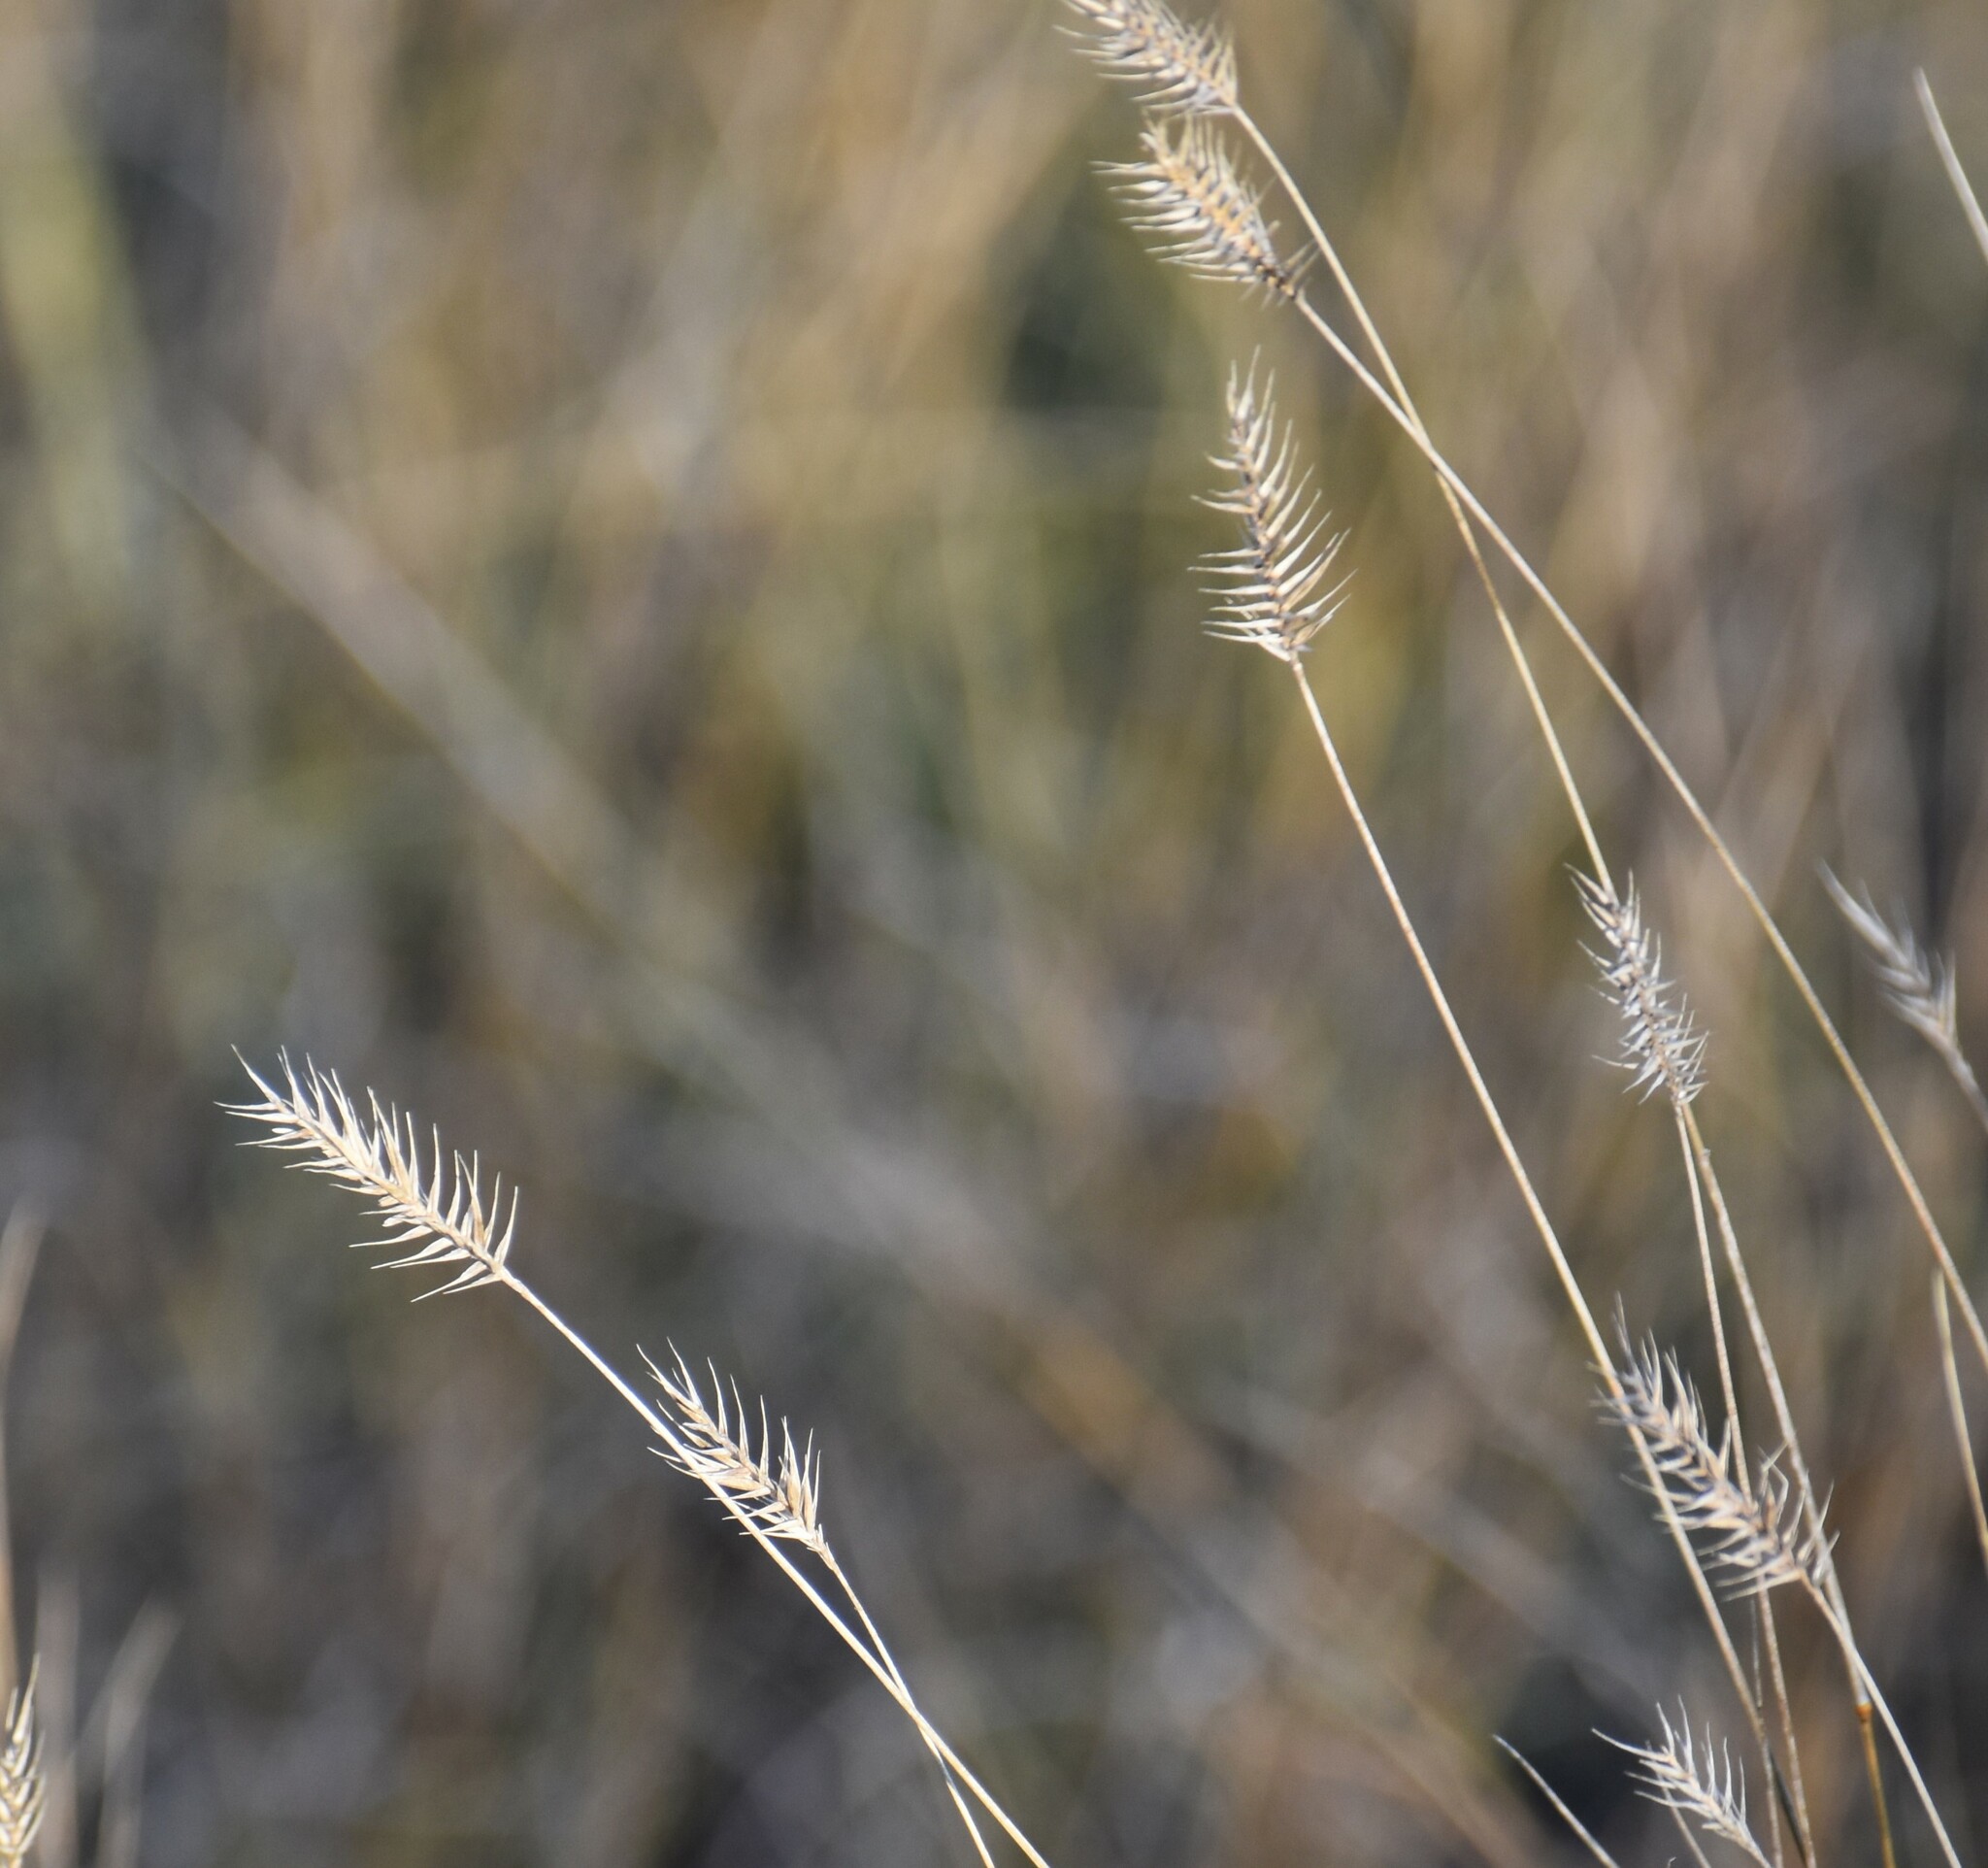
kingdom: Plantae
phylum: Tracheophyta
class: Liliopsida
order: Poales
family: Poaceae
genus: Agropyron
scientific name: Agropyron cristatum
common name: Crested wheatgrass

Your instructions
Turn the lines of the material from the one containing "order: Poales" through the last line into a numbered list, leaving out any blank lines.

Reply to the exercise
1. order: Poales
2. family: Poaceae
3. genus: Agropyron
4. scientific name: Agropyron cristatum
5. common name: Crested wheatgrass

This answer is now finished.